Ob Baumwolle oder Synthetik, Kissenbezug oder Pyjama – die Gesundheitsrisiken der Farbstoffe bleiben leicht an den KundInnen hängen. Nacht für Nacht schwitzt der Mensch bis zu einem halben Liter Flüssigkeit aus. Bei der üblichen Körpertemperatur von rund 37 Grad herrschen also Bedingungen, die eher ans Waschen eines Stoffes erinnern als an ein bloßes Berühren. „Neue Bettwäsche sollte vor dem Aufziehen mehrmals gewaschen werden“, rät Ökotest (Heft 12/94).

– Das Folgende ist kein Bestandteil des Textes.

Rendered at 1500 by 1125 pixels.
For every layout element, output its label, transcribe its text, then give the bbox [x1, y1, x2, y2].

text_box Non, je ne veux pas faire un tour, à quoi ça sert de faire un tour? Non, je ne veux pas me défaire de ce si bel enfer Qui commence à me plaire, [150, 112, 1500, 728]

Bereits beim Kauf lassen sich einige Schadstoffquellen und Umweltbelastungen vermeiden. Nicht nur leuchtend weiße Laken oder Bezüge sind während der Herstellung gebleicht worden. Die Prozedur dient auch zur Vorbereitung beim Färben. Wo mit Chlor gebleicht wurde, sieht die Umweltbilanz besonders schlecht aus. Was als pflegeleicht angepriesen wird, läuft zwar nicht ein, wird allerdings oftmals mit formaldehydhaltigen Stabilisatoren behandelt.

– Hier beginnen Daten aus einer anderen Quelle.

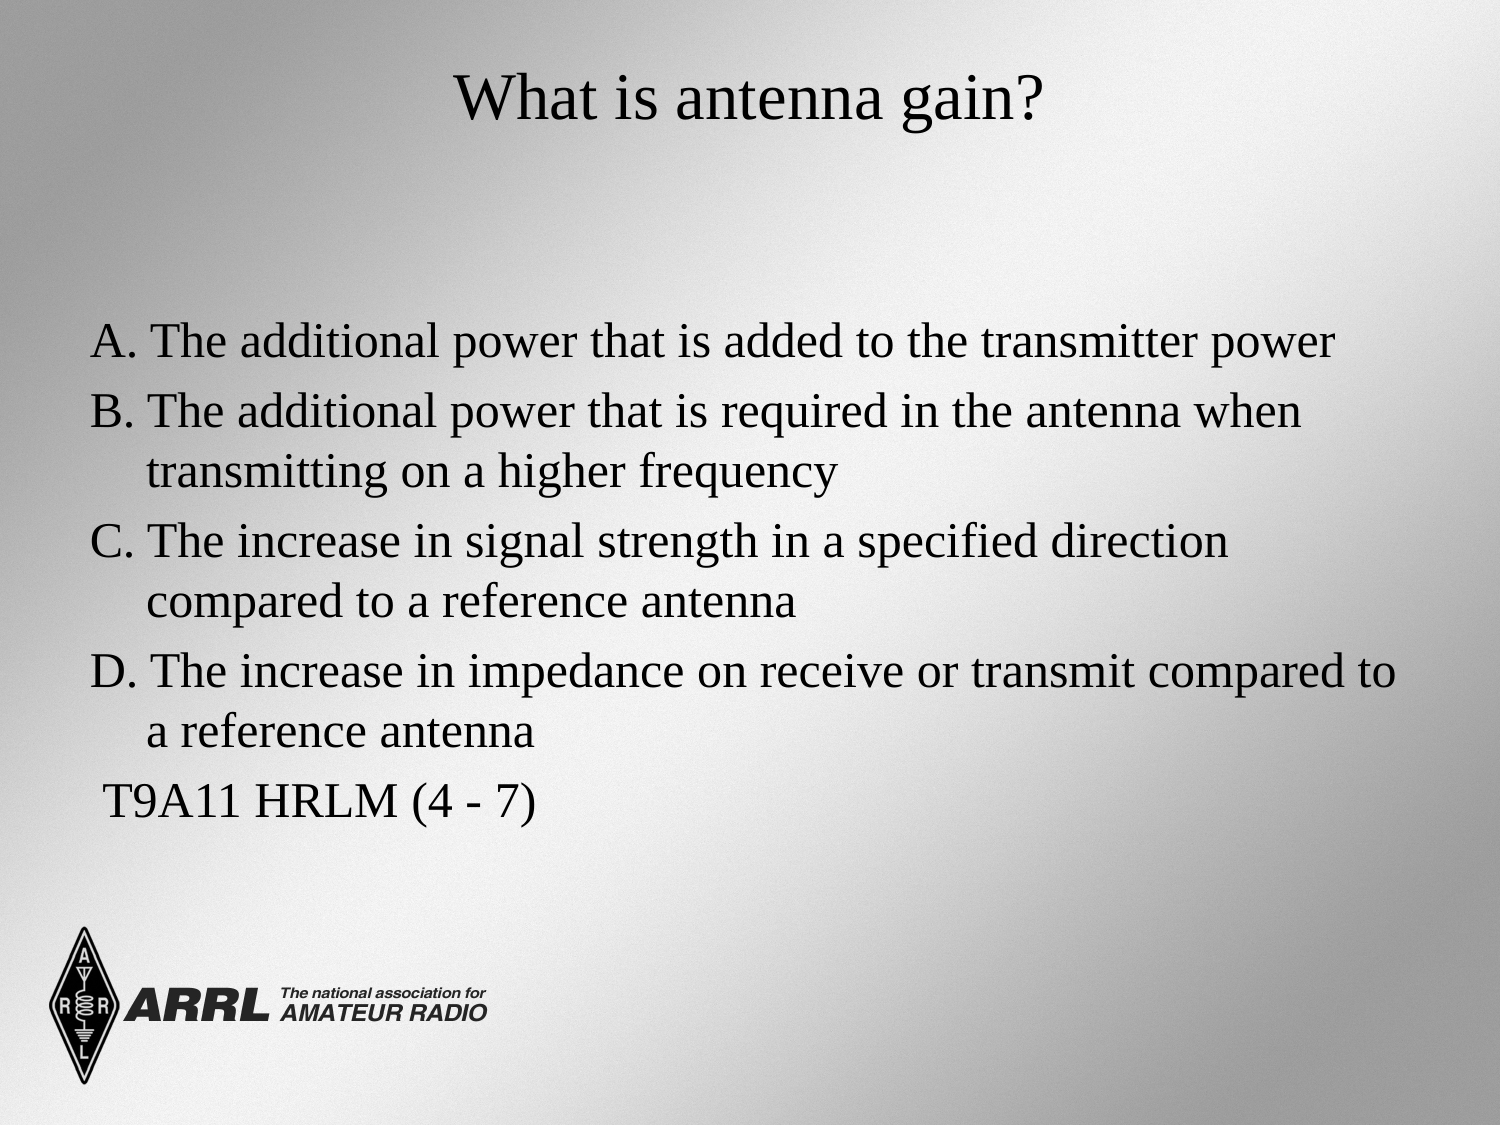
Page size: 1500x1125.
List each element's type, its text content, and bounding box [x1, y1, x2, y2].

list A. The additional power that is added to the transmitter power B. The additional power that is required in the antenna when transmitting on a higher frequency C. The increase in signal strength in a specified direction compared to a reference antenna D. The increase in impedance on receive or transmit compared to a reference antenna T9A11 HRLM (4 - 7) [75, 299, 1425, 1005]
title What is antenna gain? [75, 45, 1425, 233]
picture [0, 0, 1500, 1125]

Beim Direktverkauf des Berliner Herstellers Coresta hat man die Erfahrung gemacht, daß die Berliner Kundschaft sich durchaus an ökologischen Kriterien orientiert. Doch „nur ganz wenige Kunden versuchen, knallige Farben zu vermeiden“, berichtet Ute Möbius. Auch bei der Baumwolle geben sich die typischen KundInnen mit Ware zufrieden, die den Standards des Siegels „Ökotex 100“ entspricht. Völlig biologisch angebaute Baumwolle kommt bei einem Bezug von 90 mal 200 Zentimeter immerhin rund 50 Mark teurer.

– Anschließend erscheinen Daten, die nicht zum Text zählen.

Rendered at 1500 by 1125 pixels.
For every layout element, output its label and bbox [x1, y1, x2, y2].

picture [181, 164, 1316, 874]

Die ärgsten Gifte sind inzwischen illegal. So tritt Anfang Oktober ein Verkaufsverbot für Textilien in Kraft, deren Farbstoffe die krebsverdächtigen Amine enthalten. Die Rechtsgrundlage bildet das Lebensmittel- und Bedarfsgegenständegesetz. Es gilt unter anderem für Bekleidung, Spielwaren und Bettwäsche. Hingegen sind Sofas keine „Bedarfsgegenstände“, dürfen also nach wie vor Krebsverursacher enthalten. Wer „nur ein Viertelstündchen“ auf dem Sofa schlummert, kriegt seine Dosis weiterhin. Wer sich ökologisch korrekt bettet, kann hingegen sein Gesundheitsrisiko in verschiedenen Punkten mindern. Und wer doch einmal in einem fremden Bett aufwacht, hat wiederum gleich eine Projektionsfläche für das Gefühl von Schuld und Unreinlichkeit.